With the Enhanced Community Quarantine in place, extended up to May 15, 2020, the continued suspension of public transportation has made it really challenging for medical frontliners to commute to their place of work, daily. While the government has provided shuttle services, their coverage is very limited.

This has become a problem for medical frontliners who need to get to work, but have no means of getting there. Granted, they can take their own motorcycle and will be waived through checkpoints when they show their ID. But what are they to do if they don't know how to ride and the shuttle servies do not pass near their place of residence?


Motorcycle rider, Michael Villanueva, had such a dilemma. Villanueva, from Tungko, Bulacan, was ticketed by the Metropolitan Manila Development Authority's (MMDA) traffic constables for violating social distancing protocols. In his defense, Villanueva was forced to take his sister-in-law, a nurse in one of the hospitals in Quezon City, as pillion. The government shuttle service for frontliners unfortunately doesn't go anywhere near where they live.

Naturally, he was flagged down for violating the no-backriding policy. After a brief discussion with the MMDA constables, he was given a ticket and was told to pay the fine at any of the authorized payment centers. His sister-in-law was forced to disembark and wait for a passing shuttle. 

As another 30-minutes or so had passed, his nurse sister-in-law, still unable to board a shuttle, was finally permitted by the MMDA constables to ride pillion so that she could report for work in the medical frontlines.

"Isakay muna lang muna sya, tutal na-ticketan ka na namin (You may take her as pillion, anyway, you have already been ticketed)," the officer said.

“Social distancing applies to all,” said the DOTr. Backriding is strictly not allowed. No exceptions.

Nonetheless, the DOTr clarified that frontliners may operate motorcycles during the quarantine. They cannot be a passenger or take on passengers.

"Hindi po pinagbabawalang gumamit ng motorsiklo ang mga frontliners o nasa essential travel. Ang ipinagbabawal po ay ang paggamit ng motorsiklo ng may angkas dahil labag po ito sa social distancing guidelines na ipinatutupad ng gobyerno (Motorcycle travel for frontliners, or those for essential travel are not prohibited. What's prohibited is the use of motorcycle with pillion or backride, because this goes against the social distancing guidelines being implemented by the government).”

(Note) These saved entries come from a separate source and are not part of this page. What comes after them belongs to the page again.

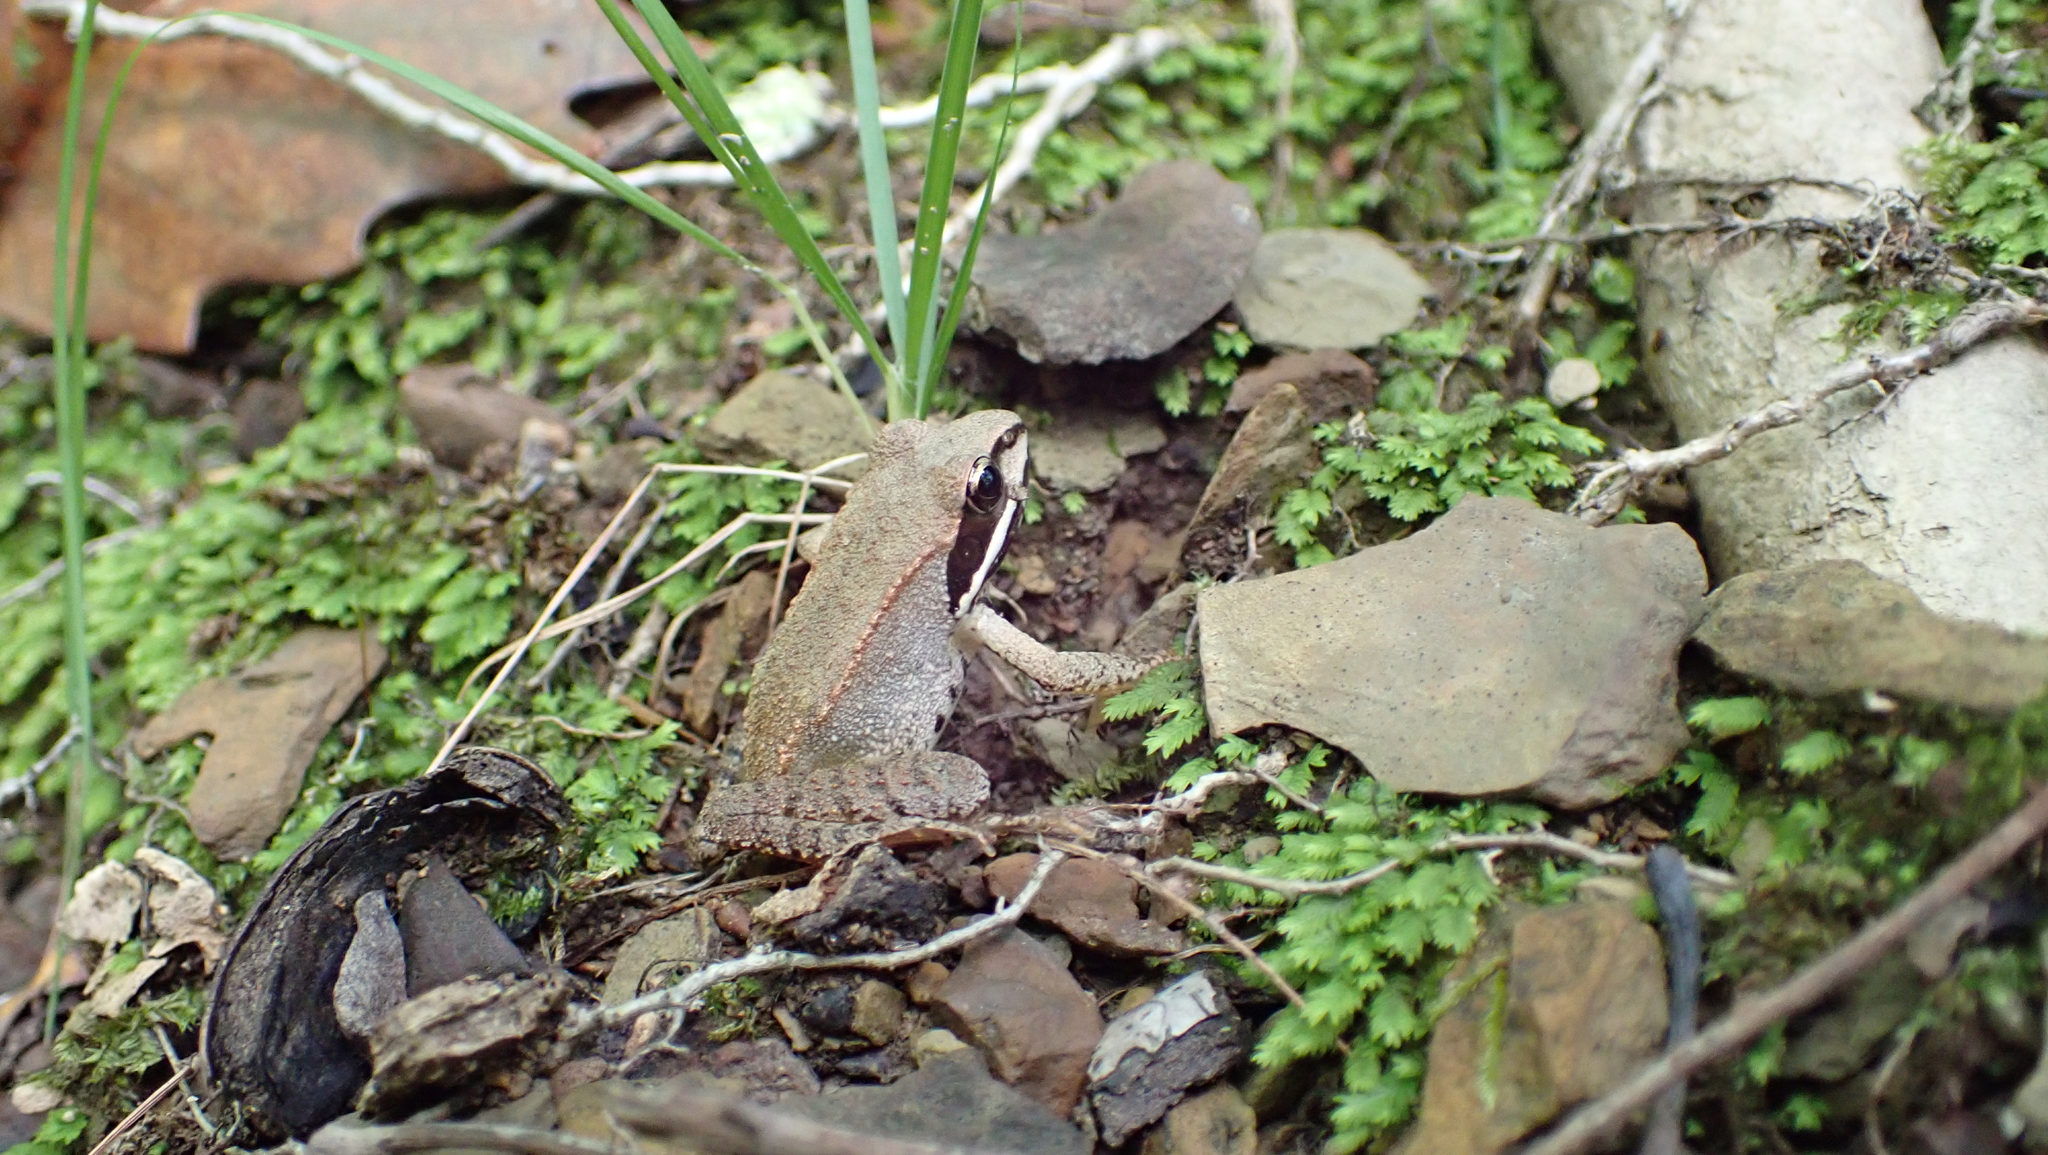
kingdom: Animalia
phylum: Chordata
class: Amphibia
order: Anura
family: Ranidae
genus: Lithobates
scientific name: Lithobates sylvaticus
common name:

Essential travel includes buying groceries, medicines, and other basic needs.

The Department of Interior and Local Government (DILG) Secretary, Eduardo Año, was interviewed on the issue of using tricycles to ferry health workers or household members to work a few weeks back. The DOTr again reiterated that the secretary's answer applies to the issue of motorcycles as well to avoid an enforcement nightmare. “I don't want the PNP and the AFP to check 100,000 tricycles every moment just to check who's riding. I'd rather have them focus their efforts on keeping people staying at home.”

There are individuals and groups, however, that have lent their electric kick scooter to select frontliners, like this e-scooter community. Suzuki Philippines, on the other hand, has also lent 10 units of their Raider J Crossover to the fronliners who are temporarily sheltered at the Office of the Vice President. Unfortunately, none of these efforts address frontliners outside the reach of shuttles without licenses or their own means of transport.